• _PROBLEM TO WORK ON_:
Reproduce the data below word for word, line by line.

━━━ EXERCISE DATA ━━━

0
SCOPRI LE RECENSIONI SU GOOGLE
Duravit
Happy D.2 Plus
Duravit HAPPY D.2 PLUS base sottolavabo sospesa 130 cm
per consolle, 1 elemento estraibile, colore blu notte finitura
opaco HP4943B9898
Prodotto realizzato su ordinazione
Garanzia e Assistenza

━━━

• _EXERCISE OUTPUT_:
0
SCOPRI LE RECENSIONI SU GOOGLE
Duravit
Happy D.2 Plus
Duravit HAPPY D.2 PLUS base sottolavabo sospesa 130 cm
per consolle, 1 elemento estraibile, colore blu notte finitura
opaco HP4943B9898
Prodotto realizzato su ordinazione
Garanzia e Assistenza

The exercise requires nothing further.